Der mit dem Aroma spielt - Siener-Dr. Wettstein

Ein Zwischenstopp auf dem Weg nach Süden entpuppte sich als neues Leben: Die Pfälzer Topwinzer Martina und Martin Wettstein.

Es ist nicht genau überliefert, was die beiden alten Herren im ersten Moment über ihren jungen Neffen dachten, der 1994 mit seinen lockigen Haaren, Ohrringen und seinem Schnauzer samt Kinnbart vor ihnen stand. Aber die beiden alten, sehr angesehenen Winzer Fritz und Hermann Siener hatten ein Problem: die Gesundheit ließ zu wünschen übrig und eine Nachfolge für das Vorzeigeweingut Siener war weit und breit nicht in Sicht. Der junge Mann, Dr. Martin Wettstein, war als Agrarwissenschaftler und Lobbyist in Bonn zwar erfolgreich und wohlhabend, aber nicht zufrieden und daher auf dem Weg "was ganz Neues" zu machen: Olivenzucht in Italien, um mal ein Gedankenspiel zu nennen. Seine Ehefrau Martina war immerhin Ärztin, also was Seriöses. So kamen Alt und Jung ins Gespräch. Und es sollten noch viele Treffen folgen, bei denen der Entschluss reifte, dass das neue Leben von Martina und Martin Wettstein in der Deutschlands, der südlichen , stattfinden sollte.

Was die Gebrüder Siener als "Philosophie des guten Geschmacks" bezeichneten, wurde von den Wettsteins nicht mittels revolutionärem Umsturz, sondern auf behutsame Weise weiterentwickelt. Moderner Schnickschnack wie Schönung, Säureregulierung oder Aromaenzyme sind ihnen ein Gräuel. Gebündelt in einem Satz, der auch jedem französischen Winzer die Freudentränen in die Augen treiben würde, heißt das: "Der Wein muss den Charakter seiner Herkunft verkörpern, er muss von Buntsandstein, von verwittertem Schiefer und Porphyren, von Rotliegendem oder von Muschelkalk erzählen und er muss ein Spiegelbild des lokalen Mikroklimas darstellen." Das ist Terroir-Philosophie reinsten Wassers.

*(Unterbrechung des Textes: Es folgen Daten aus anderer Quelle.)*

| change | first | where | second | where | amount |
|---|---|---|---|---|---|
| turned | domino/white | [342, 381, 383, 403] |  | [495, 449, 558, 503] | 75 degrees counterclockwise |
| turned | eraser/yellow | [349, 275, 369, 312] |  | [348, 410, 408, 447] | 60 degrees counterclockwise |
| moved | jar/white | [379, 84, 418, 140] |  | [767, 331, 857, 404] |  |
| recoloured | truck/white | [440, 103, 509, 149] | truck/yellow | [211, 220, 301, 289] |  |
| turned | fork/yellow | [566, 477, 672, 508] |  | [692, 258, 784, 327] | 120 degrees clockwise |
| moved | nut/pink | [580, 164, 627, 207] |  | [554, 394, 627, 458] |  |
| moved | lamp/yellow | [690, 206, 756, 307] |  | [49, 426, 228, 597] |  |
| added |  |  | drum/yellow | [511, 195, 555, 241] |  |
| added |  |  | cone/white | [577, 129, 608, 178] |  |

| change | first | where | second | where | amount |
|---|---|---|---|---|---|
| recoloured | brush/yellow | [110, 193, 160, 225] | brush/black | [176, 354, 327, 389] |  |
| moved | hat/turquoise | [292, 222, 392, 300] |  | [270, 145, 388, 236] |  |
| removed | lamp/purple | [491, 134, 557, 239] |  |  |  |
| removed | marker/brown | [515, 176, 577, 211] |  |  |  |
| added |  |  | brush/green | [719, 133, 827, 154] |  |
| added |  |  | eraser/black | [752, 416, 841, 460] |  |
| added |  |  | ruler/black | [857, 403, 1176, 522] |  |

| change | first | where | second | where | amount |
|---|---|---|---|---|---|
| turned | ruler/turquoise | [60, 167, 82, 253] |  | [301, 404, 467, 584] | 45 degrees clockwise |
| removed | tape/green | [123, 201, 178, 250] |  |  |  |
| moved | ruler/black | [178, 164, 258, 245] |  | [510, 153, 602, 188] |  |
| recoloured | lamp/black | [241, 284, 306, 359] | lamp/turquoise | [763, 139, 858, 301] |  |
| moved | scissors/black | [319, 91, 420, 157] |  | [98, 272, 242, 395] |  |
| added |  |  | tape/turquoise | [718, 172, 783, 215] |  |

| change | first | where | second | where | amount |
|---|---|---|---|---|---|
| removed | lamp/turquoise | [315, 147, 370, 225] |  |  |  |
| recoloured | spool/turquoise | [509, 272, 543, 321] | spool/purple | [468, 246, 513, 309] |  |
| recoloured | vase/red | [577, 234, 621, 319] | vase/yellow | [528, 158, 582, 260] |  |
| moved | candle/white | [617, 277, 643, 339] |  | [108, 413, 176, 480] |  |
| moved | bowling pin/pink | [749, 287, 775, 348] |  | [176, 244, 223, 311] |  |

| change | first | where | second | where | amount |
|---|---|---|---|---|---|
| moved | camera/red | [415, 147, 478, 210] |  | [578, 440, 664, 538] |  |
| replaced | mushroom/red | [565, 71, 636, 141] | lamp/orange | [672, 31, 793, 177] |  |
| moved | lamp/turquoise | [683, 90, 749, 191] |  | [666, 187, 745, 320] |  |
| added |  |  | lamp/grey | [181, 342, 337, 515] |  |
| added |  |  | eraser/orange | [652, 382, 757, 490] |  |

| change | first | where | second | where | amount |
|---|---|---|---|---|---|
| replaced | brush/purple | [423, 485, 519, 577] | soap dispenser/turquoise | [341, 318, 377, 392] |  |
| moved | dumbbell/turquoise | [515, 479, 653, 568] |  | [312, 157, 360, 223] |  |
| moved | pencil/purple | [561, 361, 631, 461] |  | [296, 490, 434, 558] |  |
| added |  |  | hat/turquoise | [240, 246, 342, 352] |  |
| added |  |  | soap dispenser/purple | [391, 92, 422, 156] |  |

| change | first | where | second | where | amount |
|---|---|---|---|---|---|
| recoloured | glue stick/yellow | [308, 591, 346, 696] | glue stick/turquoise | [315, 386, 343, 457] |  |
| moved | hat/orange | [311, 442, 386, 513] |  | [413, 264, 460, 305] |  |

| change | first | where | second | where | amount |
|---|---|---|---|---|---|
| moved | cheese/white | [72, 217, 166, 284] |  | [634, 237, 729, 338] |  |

Ein besonderes Händchen hat Martin Wettstein dabei für die sogenannten "Bukett- Reben" – das sind Traubensorten, die im Idealfall mit einer überwältigenden Aromatik brillieren und für ganz tolle, geschmacklich höchst eigenständige Weine sorgen – wie zum Beispiel Muskateller. Insbesondere die sandigen Lehmböden der Lage Birkweiler Königsberg sind durch ihren hohen Kalkanteil dafür prädestiniert, den harmonischen Brückenschlag zwischen toller Aromatik, Frische, Eleganz und Brillanz zu gewährleisten. Und kaum jemand versteht es virtuoser als Martin Wettstein, dieses einzigartige Potenzial der Südpfälzer Spitzenlagen in unmittelbarer Nähe zum Elsass auch zu nutzen. Der junge Mann hat es bewiesen: Er kann es!